Until recently, policymakers have mostly overlooked the federal government’s ability to influence the occupational-licensing debate. This is a mistake. Congress has numerous tools at its disposal — including legislation that has already been introduced — that would creatively assert federal power in ways that respect federalism. Admittedly, reliance on congressional action in any realm, let alone licensing, may seem like a fool’s errand in these days of persistent gridlock. Regardless, lawmakers should consider isolating policies that can garner the necessary votes and seek to shepherd them through the legislative process.

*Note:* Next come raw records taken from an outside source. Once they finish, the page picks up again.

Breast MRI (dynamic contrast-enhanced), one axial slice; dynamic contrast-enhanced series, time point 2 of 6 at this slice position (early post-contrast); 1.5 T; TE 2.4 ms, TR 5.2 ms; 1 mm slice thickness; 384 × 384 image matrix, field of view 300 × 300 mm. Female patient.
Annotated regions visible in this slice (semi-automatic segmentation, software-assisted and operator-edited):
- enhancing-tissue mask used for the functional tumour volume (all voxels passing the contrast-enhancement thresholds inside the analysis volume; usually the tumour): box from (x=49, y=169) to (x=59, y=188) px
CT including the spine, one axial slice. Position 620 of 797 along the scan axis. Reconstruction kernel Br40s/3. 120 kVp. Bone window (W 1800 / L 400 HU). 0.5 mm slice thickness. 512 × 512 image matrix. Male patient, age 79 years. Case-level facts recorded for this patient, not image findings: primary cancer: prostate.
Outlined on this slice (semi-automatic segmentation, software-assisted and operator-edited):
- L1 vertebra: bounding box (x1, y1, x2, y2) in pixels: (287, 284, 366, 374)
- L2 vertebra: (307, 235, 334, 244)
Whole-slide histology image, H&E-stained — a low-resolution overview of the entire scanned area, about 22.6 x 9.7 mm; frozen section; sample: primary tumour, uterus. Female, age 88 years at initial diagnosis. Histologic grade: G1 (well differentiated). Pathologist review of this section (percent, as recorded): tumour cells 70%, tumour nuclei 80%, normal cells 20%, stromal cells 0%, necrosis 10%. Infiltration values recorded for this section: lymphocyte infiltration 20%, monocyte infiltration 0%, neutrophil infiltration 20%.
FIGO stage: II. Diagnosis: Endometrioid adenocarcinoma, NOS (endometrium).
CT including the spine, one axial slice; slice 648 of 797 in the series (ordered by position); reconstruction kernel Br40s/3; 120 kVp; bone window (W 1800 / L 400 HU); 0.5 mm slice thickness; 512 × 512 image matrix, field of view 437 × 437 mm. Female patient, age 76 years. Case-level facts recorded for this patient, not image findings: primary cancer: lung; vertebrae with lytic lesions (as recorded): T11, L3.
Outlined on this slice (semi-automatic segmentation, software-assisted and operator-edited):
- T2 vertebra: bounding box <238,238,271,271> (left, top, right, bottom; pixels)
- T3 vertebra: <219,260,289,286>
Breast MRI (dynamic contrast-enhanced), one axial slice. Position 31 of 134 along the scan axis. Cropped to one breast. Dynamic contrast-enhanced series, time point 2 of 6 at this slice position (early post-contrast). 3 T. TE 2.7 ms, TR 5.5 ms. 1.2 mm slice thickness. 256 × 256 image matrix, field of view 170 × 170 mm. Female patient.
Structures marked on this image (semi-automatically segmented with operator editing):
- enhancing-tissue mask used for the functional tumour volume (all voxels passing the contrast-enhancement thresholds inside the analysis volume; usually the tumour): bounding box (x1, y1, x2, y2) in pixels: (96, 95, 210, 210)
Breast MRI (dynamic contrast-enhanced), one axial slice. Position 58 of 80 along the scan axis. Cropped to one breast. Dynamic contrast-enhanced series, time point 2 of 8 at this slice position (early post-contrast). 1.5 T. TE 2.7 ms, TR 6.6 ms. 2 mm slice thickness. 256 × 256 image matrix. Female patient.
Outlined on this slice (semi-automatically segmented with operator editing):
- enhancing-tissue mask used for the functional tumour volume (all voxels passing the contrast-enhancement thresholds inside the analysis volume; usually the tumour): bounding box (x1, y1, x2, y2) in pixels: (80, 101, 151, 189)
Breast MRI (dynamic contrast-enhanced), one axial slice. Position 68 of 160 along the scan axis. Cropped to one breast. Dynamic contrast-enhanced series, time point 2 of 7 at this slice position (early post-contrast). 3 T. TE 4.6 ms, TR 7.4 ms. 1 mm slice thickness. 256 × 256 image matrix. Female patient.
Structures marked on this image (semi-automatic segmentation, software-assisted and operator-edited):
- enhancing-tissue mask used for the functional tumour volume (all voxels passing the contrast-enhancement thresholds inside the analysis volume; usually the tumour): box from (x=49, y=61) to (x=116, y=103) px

The executive branch is also well-equipped to make an impact. The current administration should initiate reviews of licensing requirements across federal agencies and in contracting positions and implement reforms. The VA’s recent success in instituting scope-of-practice reforms for nurse practitioners provides a ready model. The FTC should also continue to step up its enforcement efforts and amicus filings in courts around the country to break up self-interested and monopolistic licensing boards. In situations where state licensing laws remain outside the reach of direct federal power, the FTC can take advantage of indirect tools, such as facilitating interstate compacts, and contribute through research and advocacy. To amplify the effects of these efforts, Congress should consider modestly increasing FTC funding in the coming years.
By adopting a combination of these policies, the federal government could make a tangible difference in the lives of those affected by onerous licensing regimes, and finally break through the licensing logjam.